- [Assigned task]:
Reproduce the data in full, exactly.

Input for this task Start Marker

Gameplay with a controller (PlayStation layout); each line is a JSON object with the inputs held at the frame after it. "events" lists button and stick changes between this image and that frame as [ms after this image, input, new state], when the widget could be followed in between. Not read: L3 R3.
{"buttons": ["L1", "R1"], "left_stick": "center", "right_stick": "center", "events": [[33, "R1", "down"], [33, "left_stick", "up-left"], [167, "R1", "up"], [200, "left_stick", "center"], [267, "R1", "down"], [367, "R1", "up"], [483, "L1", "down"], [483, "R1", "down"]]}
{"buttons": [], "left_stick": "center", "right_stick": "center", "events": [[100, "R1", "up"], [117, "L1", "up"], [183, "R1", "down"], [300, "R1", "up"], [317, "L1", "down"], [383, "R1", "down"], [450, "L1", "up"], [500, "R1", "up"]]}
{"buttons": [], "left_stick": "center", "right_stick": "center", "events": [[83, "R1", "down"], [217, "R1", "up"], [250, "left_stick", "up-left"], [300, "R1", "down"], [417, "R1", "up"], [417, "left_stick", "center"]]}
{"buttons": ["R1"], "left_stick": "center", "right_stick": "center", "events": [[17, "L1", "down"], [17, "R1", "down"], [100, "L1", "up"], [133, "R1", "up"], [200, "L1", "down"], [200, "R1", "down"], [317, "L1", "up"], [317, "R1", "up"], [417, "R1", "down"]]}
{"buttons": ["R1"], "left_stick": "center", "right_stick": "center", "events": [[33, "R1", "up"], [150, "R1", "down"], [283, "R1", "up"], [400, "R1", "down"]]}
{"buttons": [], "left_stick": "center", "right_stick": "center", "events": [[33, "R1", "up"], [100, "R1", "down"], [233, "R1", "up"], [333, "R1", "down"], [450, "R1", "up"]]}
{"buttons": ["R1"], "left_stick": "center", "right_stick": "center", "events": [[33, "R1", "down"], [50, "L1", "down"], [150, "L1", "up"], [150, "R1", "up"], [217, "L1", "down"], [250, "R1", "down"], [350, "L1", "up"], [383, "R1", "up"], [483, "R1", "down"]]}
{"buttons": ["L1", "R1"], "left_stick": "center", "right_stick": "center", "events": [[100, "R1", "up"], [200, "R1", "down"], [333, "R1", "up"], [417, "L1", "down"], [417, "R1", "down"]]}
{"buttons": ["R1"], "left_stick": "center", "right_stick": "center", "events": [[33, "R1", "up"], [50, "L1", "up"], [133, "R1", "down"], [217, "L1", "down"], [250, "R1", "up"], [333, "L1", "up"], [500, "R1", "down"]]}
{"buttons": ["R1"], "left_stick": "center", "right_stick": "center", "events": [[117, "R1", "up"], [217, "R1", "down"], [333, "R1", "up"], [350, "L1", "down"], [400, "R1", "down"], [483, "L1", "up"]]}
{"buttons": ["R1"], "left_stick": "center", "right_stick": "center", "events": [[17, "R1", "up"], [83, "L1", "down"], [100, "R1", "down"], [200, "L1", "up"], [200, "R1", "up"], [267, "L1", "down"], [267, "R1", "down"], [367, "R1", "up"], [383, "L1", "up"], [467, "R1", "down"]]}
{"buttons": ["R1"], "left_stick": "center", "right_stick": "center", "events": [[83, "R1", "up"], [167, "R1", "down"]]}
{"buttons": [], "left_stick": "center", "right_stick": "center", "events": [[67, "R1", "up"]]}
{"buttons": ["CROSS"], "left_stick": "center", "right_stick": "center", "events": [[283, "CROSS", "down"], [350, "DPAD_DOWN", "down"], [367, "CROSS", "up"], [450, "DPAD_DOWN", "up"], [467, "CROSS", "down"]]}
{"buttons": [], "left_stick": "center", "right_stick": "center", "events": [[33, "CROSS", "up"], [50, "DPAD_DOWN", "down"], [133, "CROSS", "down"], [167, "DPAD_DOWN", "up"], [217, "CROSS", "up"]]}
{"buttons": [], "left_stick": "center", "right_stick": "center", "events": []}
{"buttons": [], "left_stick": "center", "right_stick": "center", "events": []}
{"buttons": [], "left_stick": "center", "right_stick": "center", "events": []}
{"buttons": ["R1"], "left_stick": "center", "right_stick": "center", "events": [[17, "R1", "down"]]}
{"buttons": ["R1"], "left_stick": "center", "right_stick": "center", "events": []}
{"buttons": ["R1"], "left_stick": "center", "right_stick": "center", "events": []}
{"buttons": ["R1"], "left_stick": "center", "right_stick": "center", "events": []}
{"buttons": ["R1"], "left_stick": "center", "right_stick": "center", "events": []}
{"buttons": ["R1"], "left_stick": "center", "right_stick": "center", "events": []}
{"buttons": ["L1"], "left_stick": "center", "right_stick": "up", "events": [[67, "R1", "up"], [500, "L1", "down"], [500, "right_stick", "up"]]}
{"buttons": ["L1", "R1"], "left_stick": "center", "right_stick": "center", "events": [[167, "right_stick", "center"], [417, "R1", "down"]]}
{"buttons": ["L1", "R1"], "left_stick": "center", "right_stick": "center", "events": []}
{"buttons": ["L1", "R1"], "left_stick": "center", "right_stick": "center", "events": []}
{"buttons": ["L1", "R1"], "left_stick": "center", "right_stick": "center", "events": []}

Input for this task End Marker

- [Reply to the task]:
Gameplay with a controller (PlayStation layout); each line is a JSON object with the inputs held at the frame after it. "events" lists button and stick changes between this image and that frame as [ms after this image, input, new state], when the widget could be followed in between. Not read: L3 R3.
{"buttons": ["L1", "R1"], "left_stick": "center", "right_stick": "center", "events": [[33, "R1", "down"], [33, "left_stick", "up-left"], [167, "R1", "up"], [200, "left_stick", "center"], [267, "R1", "down"], [367, "R1", "up"], [483, "L1", "down"], [483, "R1", "down"]]}
{"buttons": [], "left_stick": "center", "right_stick": "center", "events": [[100, "R1", "up"], [117, "L1", "up"], [183, "R1", "down"], [300, "R1", "up"], [317, "L1", "down"], [383, "R1", "down"], [450, "L1", "up"], [500, "R1", "up"]]}
{"buttons": [], "left_stick": "center", "right_stick": "center", "events": [[83, "R1", "down"], [217, "R1", "up"], [250, "left_stick", "up-left"], [300, "R1", "down"], [417, "R1", "up"], [417, "left_stick", "center"]]}
{"buttons": ["R1"], "left_stick": "center", "right_stick": "center", "events": [[17, "L1", "down"], [17, "R1", "down"], [100, "L1", "up"], [133, "R1", "up"], [200, "L1", "down"], [200, "R1", "down"], [317, "L1", "up"], [317, "R1", "up"], [417, "R1", "down"]]}
{"buttons": ["R1"], "left_stick": "center", "right_stick": "center", "events": [[33, "R1", "up"], [150, "R1", "down"], [283, "R1", "up"], [400, "R1", "down"]]}
{"buttons": [], "left_stick": "center", "right_stick": "center", "events": [[33, "R1", "up"], [100, "R1", "down"], [233, "R1", "up"], [333, "R1", "down"], [450, "R1", "up"]]}
{"buttons": ["R1"], "left_stick": "center", "right_stick": "center", "events": [[33, "R1", "down"], [50, "L1", "down"], [150, "L1", "up"], [150, "R1", "up"], [217, "L1", "down"], [250, "R1", "down"], [350, "L1", "up"], [383, "R1", "up"], [483, "R1", "down"]]}
{"buttons": ["L1", "R1"], "left_stick": "center", "right_stick": "center", "events": [[100, "R1", "up"], [200, "R1", "down"], [333, "R1", "up"], [417, "L1", "down"], [417, "R1", "down"]]}
{"buttons": ["R1"], "left_stick": "center", "right_stick": "center", "events": [[33, "R1", "up"], [50, "L1", "up"], [133, "R1", "down"], [217, "L1", "down"], [250, "R1", "up"], [333, "L1", "up"], [500, "R1", "down"]]}
{"buttons": ["R1"], "left_stick": "center", "right_stick": "center", "events": [[117, "R1", "up"], [217, "R1", "down"], [333, "R1", "up"], [350, "L1", "down"], [400, "R1", "down"], [483, "L1", "up"]]}
{"buttons": ["R1"], "left_stick": "center", "right_stick": "center", "events": [[17, "R1", "up"], [83, "L1", "down"], [100, "R1", "down"], [200, "L1", "up"], [200, "R1", "up"], [267, "L1", "down"], [267, "R1", "down"], [367, "R1", "up"], [383, "L1", "up"], [467, "R1", "down"]]}
{"buttons": ["R1"], "left_stick": "center", "right_stick": "center", "events": [[83, "R1", "up"], [167, "R1", "down"]]}
{"buttons": [], "left_stick": "center", "right_stick": "center", "events": [[67, "R1", "up"]]}
{"buttons": ["CROSS"], "left_stick": "center", "right_stick": "center", "events": [[283, "CROSS", "down"], [350, "DPAD_DOWN", "down"], [367, "CROSS", "up"], [450, "DPAD_DOWN", "up"], [467, "CROSS", "down"]]}
{"buttons": [], "left_stick": "center", "right_stick": "center", "events": [[33, "CROSS", "up"], [50, "DPAD_DOWN", "down"], [133, "CROSS", "down"], [167, "DPAD_DOWN", "up"], [217, "CROSS", "up"]]}
{"buttons": [], "left_stick": "center", "right_stick": "center", "events": []}
{"buttons": [], "left_stick": "center", "right_stick": "center", "events": []}
{"buttons": [], "left_stick": "center", "right_stick": "center", "events": []}
{"buttons": ["R1"], "left_stick": "center", "right_stick": "center", "events": [[17, "R1", "down"]]}
{"buttons": ["R1"], "left_stick": "center", "right_stick": "center", "events": []}
{"buttons": ["R1"], "left_stick": "center", "right_stick": "center", "events": []}
{"buttons": ["R1"], "left_stick": "center", "right_stick": "center", "events": []}
{"buttons": ["R1"], "left_stick": "center", "right_stick": "center", "events": []}
{"buttons": ["R1"], "left_stick": "center", "right_stick": "center", "events": []}
{"buttons": ["L1"], "left_stick": "center", "right_stick": "up", "events": [[67, "R1", "up"], [500, "L1", "down"], [500, "right_stick", "up"]]}
{"buttons": ["L1", "R1"], "left_stick": "center", "right_stick": "center", "events": [[167, "right_stick", "center"], [417, "R1", "down"]]}
{"buttons": ["L1", "R1"], "left_stick": "center", "right_stick": "center", "events": []}
{"buttons": ["L1", "R1"], "left_stick": "center", "right_stick": "center", "events": []}
{"buttons": ["L1", "R1"], "left_stick": "center", "right_stick": "center", "events": []}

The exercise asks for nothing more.